Former Foreign Affairs Minister Prof. G.L. Peiris has levelled a serious charge against the present Government. His claim that Sri Lanka today lacks a coherent foreign policy is not a matter that can be dismissed lightly. For a country located at the heart of the Indian Ocean sea lanes, silence and indecision in international affairs carry consequences far beyond diplomacy. They affect the economy, national security and the country’s global standing.
Prof. Peiris’ criticism came in the wake of Sri Lanka’s muted response to the recent United States strike on an Iranian naval vessel in waters close to the region.

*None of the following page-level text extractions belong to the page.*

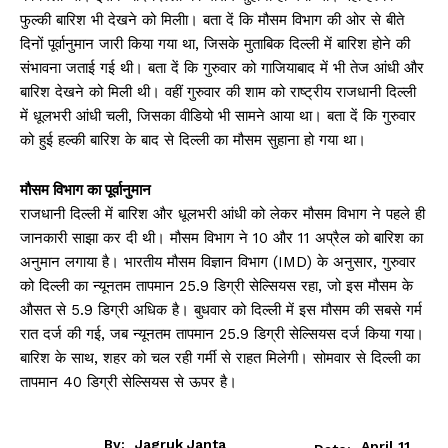
फुल्की बारिश भी देखने को मिलीा। बता दें कि मौसम विभाग की ओर से बीते
दिनों पूर्वानुमान जारी किया गया था, जिसके मुताबिक दिल्ली में बारिश होने की
संभावना जताई गई थी। बता दें कि गुरुवार को गाजियाबाद में भी तेज आंधी और
बारिश देखने को मिली थी। वहीं गुरुवार की शाम को राष्ट्रीय राजधानी दिल्ली
में धूलभरी आंधी चली, जिसका वीडियो भी सामने आया था। बता दें कि गुरुवार
को हुई हल्की बारिश के बाद से दिल्ली का मौसम सुहाना हो गया था।
मौसम विभाग का पूर्वानुमान
राजधानी दिल्ली में बारिश और धूलभरी आंधी को लेकर मौसम विभाग ने पहले ही
जानकारी साझा कर दी थी। मौसम विभाग ने 10 और 11 अप्रैल को बारिश का
अनुमान लगाया है। भारतीय मौसम विज्ञान विभाग (IMD) के अनुसार, गुरुवार
को दिल्ली का न्यूनतम तापमान 25.9 डिग्री सेल्सियस रहा, जो इस मौसम के
औसत से 5.9 डिग्री अधिक है। बुधवार को दिल्ली में इस मौसम की सबसे गर्म
रात दर्ज की गई, जब न्यूनतम तापमान 25.9 डिग्री सेल्सियस दर्ज किया गया।
बारिश के साथ, शहर को चल रही गर्मी से राहत मिलेगी। सोमवार से दिल्ली का
तापमान 40 डिग्री सेल्सियस से ऊपर है।
By:
Jagruk Janta
April 11,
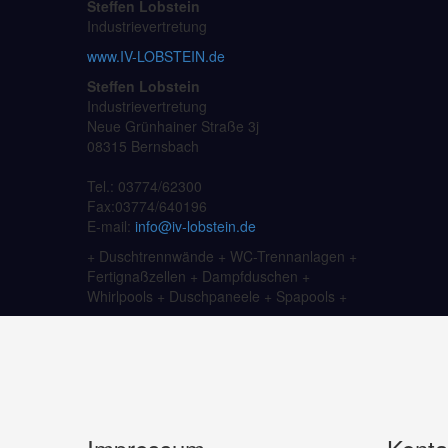
Steffen Lobstein
Industrievertretung
www.IV-LOBSTEIN.de
Steffen Lobstein
Industrievertretung
Neue Grünhainer Straße 3j
08315 Bernsbach
Tel.: 03774/62300
Fax:03774/640196
E-mail:
info@iv-lobstein.de
+ Duschtrennwände + WC-Trennanlagen +
Fertignaßzellen + Dampfduschen +
Whirlpools + Duschpaneele + Spapools +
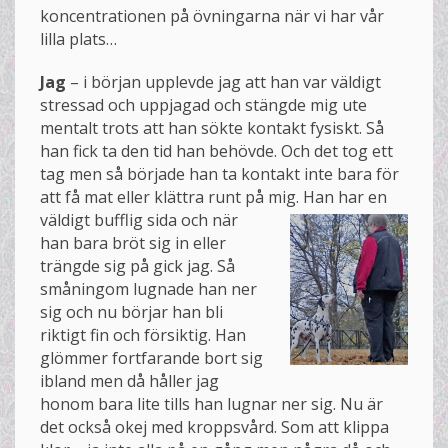
koncentrationen på övningarna när vi har vår
lilla plats…
Jag
– i början upplevde jag att han var väldigt
stressad och uppjagad och stängde mig ute
mentalt trots att han sökte kontakt fysiskt. Så
han fick ta den tid han behövde. Och det tog ett
tag men så började han ta kontakt inte bara för
att få mat eller klättra runt på mig. Han
har en
väldigt bufflig sida och när
han bara bröt sig in eller
trängde sig på gick jag. Så
småningom lugnade han ner
sig och nu börjar han bli
riktigt fin och försiktig. Han
glömmer fortfarande bort sig
ibland men då håller jag
honom bara lite tills han lugnar ner sig. Nu är
det också okej med kroppsvård. Som att klippa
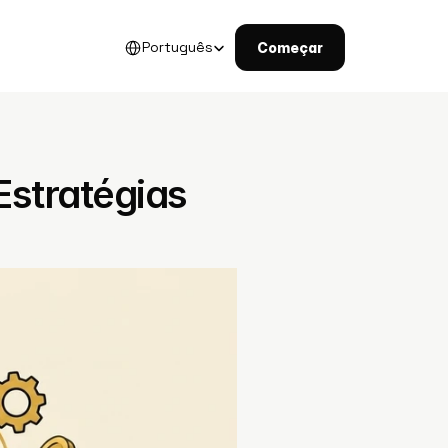
Select Language
Português
Começar
stratégias 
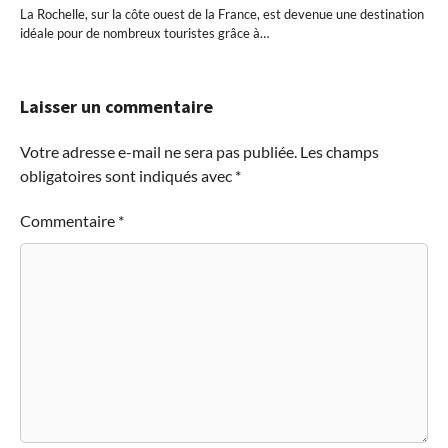
La Rochelle, sur la côte ouest de la France, est devenue une destination
idéale pour de nombreux touristes grâce à…
Laisser un commentaire
Votre adresse e-mail ne sera pas publiée.
Les champs
obligatoires sont indiqués avec
*
Commentaire
*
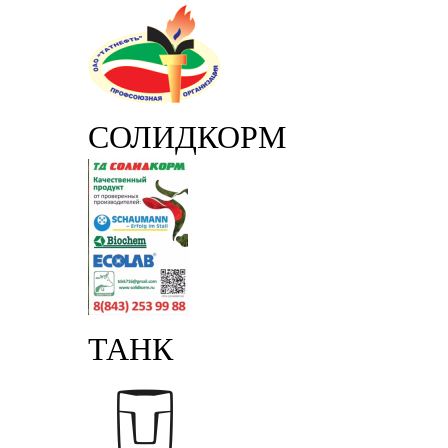
СОЛИДКОРМ
ТАНК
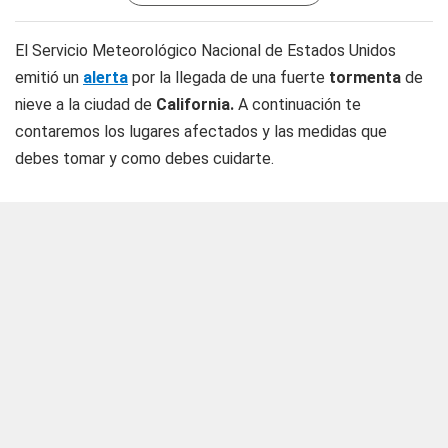
El Servicio Meteorológico Nacional de Estados Unidos
emitió un
alerta
por la llegada de una fuerte
tormenta
de
nieve a la ciudad de
California.
A continuación te
contaremos los lugares afectados y las medidas que
debes tomar y como debes cuidarte.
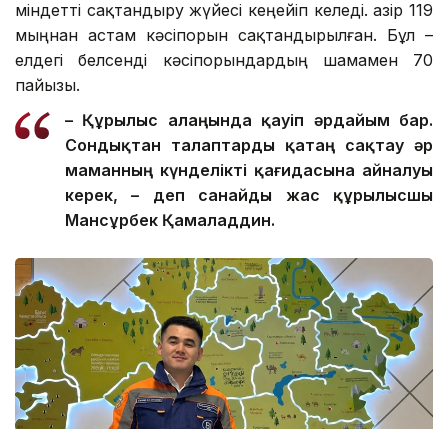
міндетті сақтандыру жүйесі кеңейіп келеді. Қазір 119
мыңнан астам кәсіпорын сақтандырылған. Бұл –
елдегі белсенді кәсіпорындардың шамамен 70
пайызы.
– Құрылыс алаңында қауіп әрдайым бар.
Сондықтан талаптар
ды
қатаң сақтау әр
маманның күнделікті қағидасына айналуы
керек, – де
п санайды
жас құрылысшы
Мансұрбек Қамалад
д
ин.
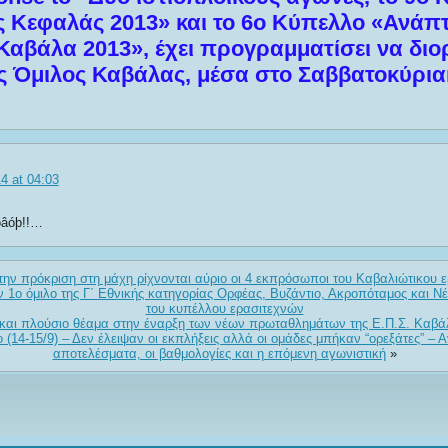
 Κεφαλάς 2013» και το 6ο Κύπελλο «Ανάπ
 Καβάλα 2013», έχει προγραμματίσει να δι
ς Όμιλος Καβάλας, μέσα στο Σαββατοκύρια
4 at 04:03
òâóþ!!…
την πρόκριση στη μάχη ρίχνονται αύριο οι 4 εκπρόσωποι του Καβαλιώτικου ε
 1ο όμιλο της Γ΄ Εθνικής κατηγορίας Ορφέας, Βυζάντιο, Ακροπόταμος και Νέ
του κυπέλλου ερασιτεχνών
και πλούσιο θέαμα στην έναρξη των νέων πρωταθλημάτων της Ε.Π.Σ. Καβά
(14-15/9) – Δεν έλειψαν οι εκπλήξεις αλλά οι ομάδες μπήκαν “ορεξάτες” – 
αποτελέσματα, οι βαθμολογίες και η επόμενη αγωνιστική
»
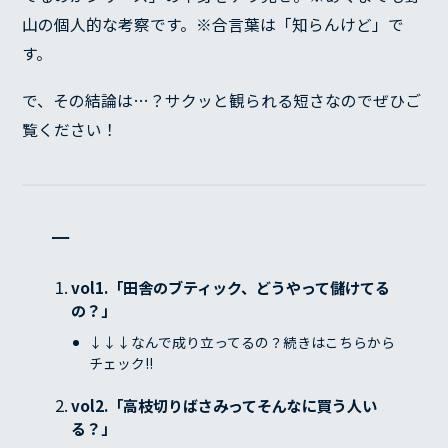
山の個人的な考察です。※合言葉は「知らんけど」で
す。
で、その結論は…？サクッと観られる短さなのでぜひご
覧ください！
ー
vol1.「田舎のブティック、どうやって儲けてる
の？」
↓↓↓なんで成り立ってるの？続きはこちらから
チェック!!
vol2.「高枝切りばさみってそんなに買う人い
る？」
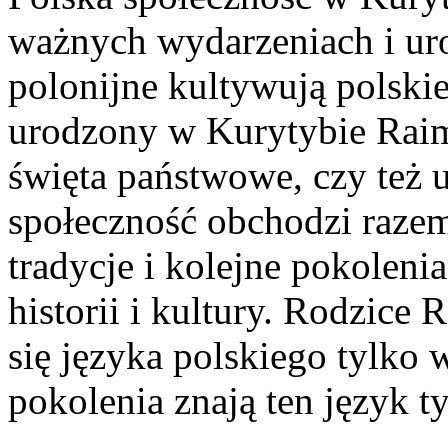
ważnych wydarzeniach i uro
polonijne kultywują polskie
urodzony w Kurytybie Rai
święta państwowe, czy też u
społeczność obchodzi razem.
tradycje i kolejne pokolenia
historii i kultury. Rodzic
się języka polskiego tylko w
pokolenia znają ten język t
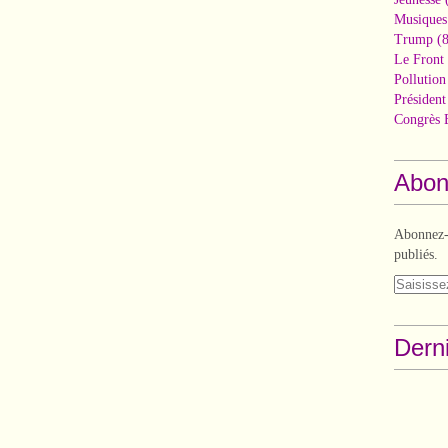
Musiques
Trump
(8
Le Front 
Pollutio
Présiden
Congrès 
Abon
Abonnez-v
publiés.
Derni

Whether one agrees with his political stance or not, the larger question he raises deserves careful reflection. At a time when geopolitical tensions are intensifying across the Indian Ocean and the Middle East, Sri Lanka cannot afford to appear uncertain or disengaged.
There was a time when this country was recognised for its diplomatic initiative and moral authority on the world stage. In 1962, Prime Minister Sirimavo Bandaranaike convened a conference of non-aligned Nations in Colombo in an attempt to mediate the conflict between India and China during their border war. The so-called ‘Colombo Proposals’ sought a peaceful settlement and were accepted by India and considered in principle by China, demonstrating the remarkable diplomatic credibility that Sri Lanka then enjoyed.
That was not an isolated example. Sri Lanka also played a leading role in the Non-Aligned Movement and advocated the idea of the Indian Ocean as a ‘Zone of Peace’ at the United Nations. These were not merely symbolic gestures. They reflected a foreign policy rooted in independence, neutrality, and principled engagement with global affairs.
Successive leaders also understood the importance of diplomatic initiative. Agreements such as the Nehru-Kotelawala Pact and the later Sirima-Shastri Pact attempted to resolve complex citizenship issues involving the “people of Indian origin in Sri Lanka”. These agreements were controversial, but they demonstrated that the country was willing to engage actively with its neighbours in addressing difficult political questions.
Even during periods of internal conflict, Sri Lanka maintained a presence on the global stage. Presidents and foreign ministers regularly used international platforms to articulate the country’s position and defend its interests. Whether through multilateral forums, regional diplomacy or bilateral engagement, the country sought to maintain relevance.
That tradition appears to have weakened in recent years.
The reasons are not difficult to identify. Sri Lanka’s devastating economic crisis has inevitably reshaped the country’s foreign relations. Today, the country depends heavily on external assistance from bilateral partners and international financial institutions. Debt restructuring negotiations, IMF programmes and emergency financial support from regional powers have inevitably reduced Colombo’s diplomatic room for manoeuvre.
Economic vulnerability can easily translate into political caution. Governments become reluctant to take positions that might upset creditors or strategic partners. The result is a foreign policy that appears reactive rather than strategic.
Another challenge lies in the growing rivalry between major powers in the Indian Ocean. Sri Lanka finds itself navigating an increasingly complex relationship with India, China, the United States and other actors. Each of these powers has significant economic and security interests in the island. Balancing those relationships requires careful diplomacy, clarity of purpose and long-term strategic thinking.
Silence, however, is not a strategy.
A country that sits along one of the busiest maritime routes in the world cannot remain indifferent to developments in its surrounding waters. Nearly all of Sri Lanka’s trade passes through the sea lanes of the Indian Ocean. Instability in those waters directly threatens exports, shipping costs and the viability of the country’s ports.
This is why mechanisms such as the Colombo Security Conclave matter. Regional cooperation in maritime security, disaster response and strategic dialogue is essential for small States that must navigate great power competition.
But such initiatives only succeed when there is political leadership behind them.
Sri Lanka’s foreign policy must be guided by several clear principles. First, the country must reaffirm its long-standing commitment to strategic neutrality while maintaining constructive relations with all major powers. Second, diplomacy must be closely aligned with economic recovery. Foreign policy should actively support trade expansion, investment attraction and maritime development.
Third, Sri Lanka must once again find its voice in regional and multilateral forums. Small States can wield influence when they articulate principled positions and act as honest brokers. The history of Sri Lankan diplomacy shows that this is not an impossible task.
Prof. Peiris may have delivered his remarks from the Opposition benches, but the underlying warning deserves attention.